### [PASSAGE]

# She poses, he shoots, and...



## mirepoix (Feb 1, 2014)

...and you _still_ require fifteen characters?


----------



## Kieran (Aug 24, 2010)

Beautiful girl! Is that your missus?

Great photo too...


----------



## mirepoix (Feb 1, 2014)

Kieran;bt3012 said:


> Beautiful girl! Is that your missus?
> 
> Great photo too...


Yes, she is.
Thanks for the kind words, they're appreciated.
However it would have been a better shot if I'd put catchlights in her eyes.


----------



## Kieran (Aug 24, 2010)

What would that do? Brighten them?

Do you only do black and white? And digital? Or are you old skoool, and use rolls of film?


----------



## mirepoix (Feb 1, 2014)

Kieran;bt3014 said:


> What would that do? Brighten them?
> 
> Do you only do black and white? And digital? Or are you old skoool, and use rolls of film?


Yes, adding them would add a little life and sparkle.

For my paid work it's 100℅ digital nowadays. Outside of work I almost exclusively shoot film - and since the demise of Kodachrome it's usually black and white.

e: so, do you take photos?


----------



## Kieran (Aug 24, 2010)

I love taking photos but not at your level, ie, professionally and with a good camera and a knowledge for what you're doing. I'm often interested by how photographers achieve light in a shot, sometimes gossamer thin air particles visible almost, with light piercing through. I read a book on Martin Scorsese recently and he said he has this problem when filming - how to light the scene. He said he admired a scene in a Spielberg movie that was well-lit and he spoke to Spielberg about it and was told that it was the kind of thing Spielberg grew up seeing as a kid, in rural America.

So Scorsese's conclusion was that being exposed to these things in life helped develop a better eye for them. Or something like that. It was interesting to me, because he also spoke about old black and white films, and how they were expertly lit - and now you say about taking black and white shots with film. The lighting has to be an issue and a skill of it, I suppose.

:tiphat:


----------



## mirepoix (Feb 1, 2014)

Sure, being exposed to that sort of thing is going to be an influence - sometimes one you're aware of and can then cultivate and employ, but at other times almost unconscious and something that can even form the basis for your work. Either way, it's all good.

There are many reasons for shooting black and white. One would be that by removing colour you can almost force the issue about what people see. For example, you view a street scene. Maybe it's full of colour or perhaps there are a variety of textures - but you don't want those to dominate. Example: here's one with geometric shapes; I was standing outside the studio on a break. I had a work camera with me (always carry some sort of camera) and noticed across the road an arch, and through the arch how the light and shadows were creating shapes - squares, semi circles, and triangles. Then I noticed some dude walking along and realised I had literally one or two seconds to lift the camera, focus, and release the shutter just as that point of light on the left was aiming right at his head. Not a great photo, but it illustrates how black and white can be used to drive home certain aspects of a shot.

### [WRITTEN TASK 1]
Summarize the photography thread in three sentences.
### [WRITTEN TASK 2]
Go on with the photography thread from its final sentence.
The rows play no part in any of this work.

### [RECORDS SHOWN]
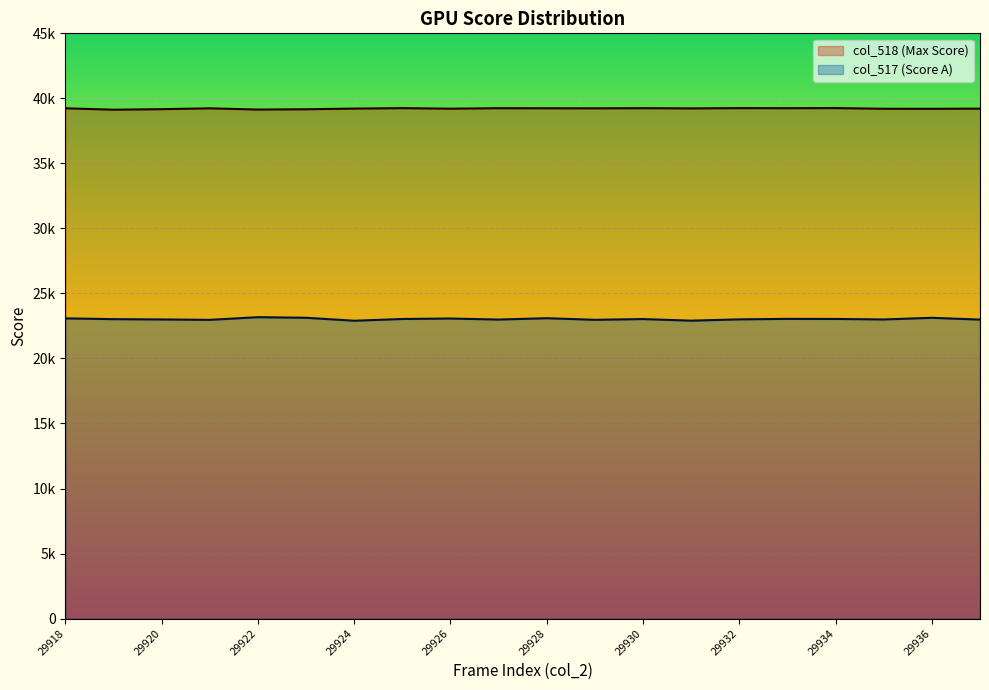

Which series has the largest range (max minus min)?

col_517 (Score A)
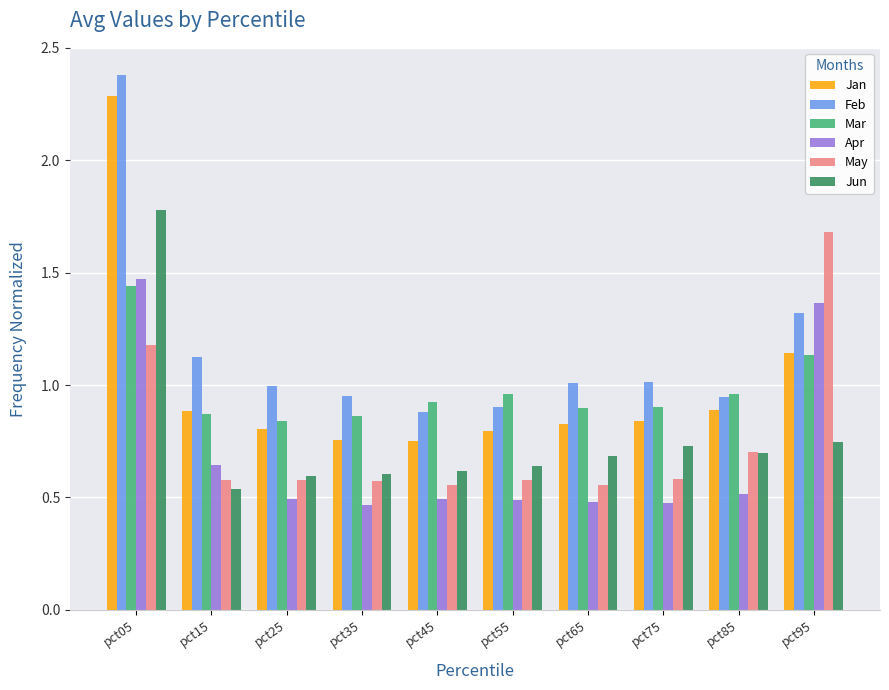

What is the maximum value shown in the chart?

2.4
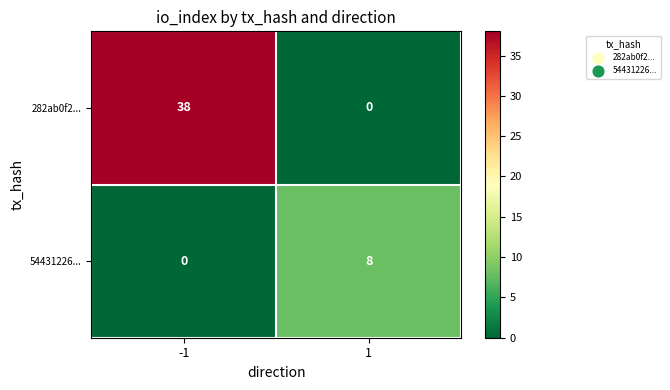

Reading left to right, extract all data points from this chart.

282ab0f2...: 38	0
54431226...: 0	8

### [EXERCISE RESPONSE 1]
Mirepoix confirms that the woman in the photo is mirepoix's wife and says the shot would have been better with catchlights in her eyes, which would add a little life and sparkle. Mirepoix shoots digital for paid work but almost only film outside of work, usually black and white since the demise of Kodachrome, while Kieran, who enjoys taking photos but not professionally, recounts Martin Scorsese's view that growing up exposed to certain kinds of light helps develop an eye for it. Mirepoix agrees that such exposure is an influence and explains that removing color lets a photographer control what people see, illustrating this with a street shot of light and shadow shapes seen through an arch as a man walked past.

### [EXERCISE RESPONSE 2]
http://www.talkclassical.com/attachment.php?attachmentid=46762&d=1405612357

Anyway, what type of camera do you have? Is it a dedicated camera or a phone camera or...? No matter, it's good to carry with you. Any subject(s) in particular you like to photograph?


----------



## Kieran (Aug 24, 2010)

That's a fabulous photo. Lines and arches, it doesn't really need colour, you're right.

I only have an old small Sanyo camera, a digital one, but with very few pixels. I'd like to purchase a huge goofy Canon some day, and get into it seriously. people tell me I have a good eye. I like to photograph empty seats, park benches, desolate chairs. I also like to take photos with my phone, directly into sunlight. White light shots with people like ghosts travelling through them, down the street. Things at tilted angles, though I'm aware of how corny and childish that is. 

Selfies too, of course.

Just kidding! :lol:


----------



## mirepoix (Feb 1, 2014)

Thanks. That's a photo of a print. In original there's more visible in the shadows and the textures have greater detail.

One of the best investments someone interested in photography can make is to buy a DSLR (or a film SLR) and one lens. That way you can being to learn about making an exposure.

Those are interesting subjects to shoot. And once you have an idea in your head then you're on the journey to make that shot happen. 

For what you're doing the number of megapixels doesn't matter. Just find the limits of your camera - explore any manual settings it might have - and see what options they offer.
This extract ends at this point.